On October 1, BPI filed a comment letter with the Prudential Regulatory Authority, the Financial Conduct Authority and the Bank of England in response to their proposals (“Proposals”) to promote the operational resilience of banks and other financial institutions. The Proposals would establish a regulatory framework intended to promote the ability of banks to continue to operate in the face of operational disruptions through the use of impact tolerances for important business services and other measures. BPI expressed support for the focus on operational resiliency, which is an important priority of the private and public sectors to understand, assess and continually improve to protect the financial system.
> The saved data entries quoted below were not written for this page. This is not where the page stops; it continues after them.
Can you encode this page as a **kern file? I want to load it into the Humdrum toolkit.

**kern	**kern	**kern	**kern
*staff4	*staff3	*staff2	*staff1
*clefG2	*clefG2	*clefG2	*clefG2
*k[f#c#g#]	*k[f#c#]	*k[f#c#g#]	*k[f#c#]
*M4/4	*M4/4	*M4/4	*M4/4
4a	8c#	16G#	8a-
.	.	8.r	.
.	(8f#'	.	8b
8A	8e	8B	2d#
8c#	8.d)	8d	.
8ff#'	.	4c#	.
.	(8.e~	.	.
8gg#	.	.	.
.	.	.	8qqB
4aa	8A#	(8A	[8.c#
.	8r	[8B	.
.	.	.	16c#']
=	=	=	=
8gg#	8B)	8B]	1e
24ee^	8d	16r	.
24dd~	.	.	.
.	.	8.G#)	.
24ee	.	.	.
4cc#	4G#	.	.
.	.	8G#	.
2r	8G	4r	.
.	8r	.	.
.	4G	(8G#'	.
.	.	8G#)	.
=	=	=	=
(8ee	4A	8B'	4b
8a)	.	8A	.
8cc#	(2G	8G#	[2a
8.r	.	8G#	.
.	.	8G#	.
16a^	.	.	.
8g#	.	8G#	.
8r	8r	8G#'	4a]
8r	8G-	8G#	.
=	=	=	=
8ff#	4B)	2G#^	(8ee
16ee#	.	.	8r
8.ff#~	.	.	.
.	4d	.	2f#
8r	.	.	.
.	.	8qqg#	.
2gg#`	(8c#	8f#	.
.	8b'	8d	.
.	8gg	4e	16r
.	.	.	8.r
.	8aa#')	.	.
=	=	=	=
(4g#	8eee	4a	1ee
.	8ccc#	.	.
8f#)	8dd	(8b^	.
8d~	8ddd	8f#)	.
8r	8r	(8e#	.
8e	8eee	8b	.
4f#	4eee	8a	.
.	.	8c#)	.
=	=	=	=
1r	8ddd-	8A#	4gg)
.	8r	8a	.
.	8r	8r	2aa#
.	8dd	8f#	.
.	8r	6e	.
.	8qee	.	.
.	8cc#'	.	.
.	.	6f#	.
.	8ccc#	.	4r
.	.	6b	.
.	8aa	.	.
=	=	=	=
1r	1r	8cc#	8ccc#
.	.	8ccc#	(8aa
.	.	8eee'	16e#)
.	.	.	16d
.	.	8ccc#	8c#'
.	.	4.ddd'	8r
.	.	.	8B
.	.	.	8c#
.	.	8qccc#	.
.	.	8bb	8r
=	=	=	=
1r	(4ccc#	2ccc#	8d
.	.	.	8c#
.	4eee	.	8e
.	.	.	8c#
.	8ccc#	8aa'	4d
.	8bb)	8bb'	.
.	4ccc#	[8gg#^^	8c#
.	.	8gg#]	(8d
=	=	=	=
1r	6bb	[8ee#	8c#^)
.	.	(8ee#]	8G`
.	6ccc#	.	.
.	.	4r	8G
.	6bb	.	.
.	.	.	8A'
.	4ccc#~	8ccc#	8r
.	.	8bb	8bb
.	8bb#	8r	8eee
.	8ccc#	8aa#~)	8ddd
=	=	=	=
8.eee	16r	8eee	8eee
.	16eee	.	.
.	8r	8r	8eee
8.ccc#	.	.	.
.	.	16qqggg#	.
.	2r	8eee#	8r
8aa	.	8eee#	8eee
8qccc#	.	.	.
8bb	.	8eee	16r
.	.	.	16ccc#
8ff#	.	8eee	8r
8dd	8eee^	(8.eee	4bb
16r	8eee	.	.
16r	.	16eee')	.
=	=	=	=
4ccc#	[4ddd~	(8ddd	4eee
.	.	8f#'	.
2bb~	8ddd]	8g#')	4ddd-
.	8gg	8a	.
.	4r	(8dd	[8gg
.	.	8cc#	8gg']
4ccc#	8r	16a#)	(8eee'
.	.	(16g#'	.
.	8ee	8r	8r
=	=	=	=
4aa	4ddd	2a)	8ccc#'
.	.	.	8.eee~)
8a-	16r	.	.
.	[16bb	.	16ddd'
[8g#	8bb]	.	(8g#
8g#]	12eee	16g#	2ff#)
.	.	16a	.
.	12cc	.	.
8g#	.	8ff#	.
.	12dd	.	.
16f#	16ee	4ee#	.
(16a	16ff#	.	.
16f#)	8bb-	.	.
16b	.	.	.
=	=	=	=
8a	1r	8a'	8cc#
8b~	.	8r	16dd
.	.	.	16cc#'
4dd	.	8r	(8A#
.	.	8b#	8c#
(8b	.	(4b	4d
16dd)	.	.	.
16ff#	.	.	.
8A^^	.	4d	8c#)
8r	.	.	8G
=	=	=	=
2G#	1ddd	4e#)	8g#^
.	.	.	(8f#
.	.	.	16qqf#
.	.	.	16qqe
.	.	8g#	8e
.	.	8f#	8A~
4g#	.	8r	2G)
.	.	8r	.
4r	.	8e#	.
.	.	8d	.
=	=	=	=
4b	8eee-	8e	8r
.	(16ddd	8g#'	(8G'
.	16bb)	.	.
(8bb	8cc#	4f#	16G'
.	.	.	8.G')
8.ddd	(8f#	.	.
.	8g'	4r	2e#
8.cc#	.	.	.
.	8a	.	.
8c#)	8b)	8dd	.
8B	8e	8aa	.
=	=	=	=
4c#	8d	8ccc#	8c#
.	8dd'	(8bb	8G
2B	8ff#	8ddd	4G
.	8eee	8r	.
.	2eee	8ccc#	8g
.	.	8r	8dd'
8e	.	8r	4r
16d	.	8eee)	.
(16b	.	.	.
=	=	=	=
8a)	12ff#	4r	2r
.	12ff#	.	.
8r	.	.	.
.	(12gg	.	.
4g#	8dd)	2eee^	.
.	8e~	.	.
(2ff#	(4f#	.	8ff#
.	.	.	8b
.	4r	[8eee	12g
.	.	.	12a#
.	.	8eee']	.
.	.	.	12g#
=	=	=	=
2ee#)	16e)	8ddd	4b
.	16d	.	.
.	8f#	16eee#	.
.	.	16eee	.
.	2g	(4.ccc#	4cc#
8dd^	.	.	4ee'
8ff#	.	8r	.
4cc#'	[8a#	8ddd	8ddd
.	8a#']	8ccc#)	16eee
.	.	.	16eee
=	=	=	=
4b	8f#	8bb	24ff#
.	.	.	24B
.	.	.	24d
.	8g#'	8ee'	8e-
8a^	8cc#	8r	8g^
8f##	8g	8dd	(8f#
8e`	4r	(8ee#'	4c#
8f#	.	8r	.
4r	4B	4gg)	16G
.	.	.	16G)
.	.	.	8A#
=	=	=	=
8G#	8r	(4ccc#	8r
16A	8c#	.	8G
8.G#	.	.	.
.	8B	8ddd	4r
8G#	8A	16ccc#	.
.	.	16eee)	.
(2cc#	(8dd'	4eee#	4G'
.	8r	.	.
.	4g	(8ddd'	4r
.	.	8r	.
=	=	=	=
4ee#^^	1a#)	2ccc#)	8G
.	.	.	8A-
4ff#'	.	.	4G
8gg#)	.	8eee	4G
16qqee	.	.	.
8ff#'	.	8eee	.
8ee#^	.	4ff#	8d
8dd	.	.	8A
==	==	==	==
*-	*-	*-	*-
BPI made the following recommendations:
- Standards for operational resilience should ensure financial institutions have the necessary flexibility and agility to achieve operational resilience;
- Operational resilience standards should permit banks to leverage existing frameworks such as recovery and resolution planning, operational risk management, business continuity planning and cybersecurity resilience in designing their own approach to, and meeting supervisory expectations for, operational resilience;
- Operational resilience standards should focus on financial stability and safety and soundness;
- The Proposals should acknowledge the complementary importance of taking into account and prioritizing operational resilience efforts that prevent or limit disruption; and
- International coordination and consistency in standards for operational resilience are crucial in ensuring that global banks are subject to consistent and aligned regulatory or supervisory expectations in each jurisdiction in which they operate.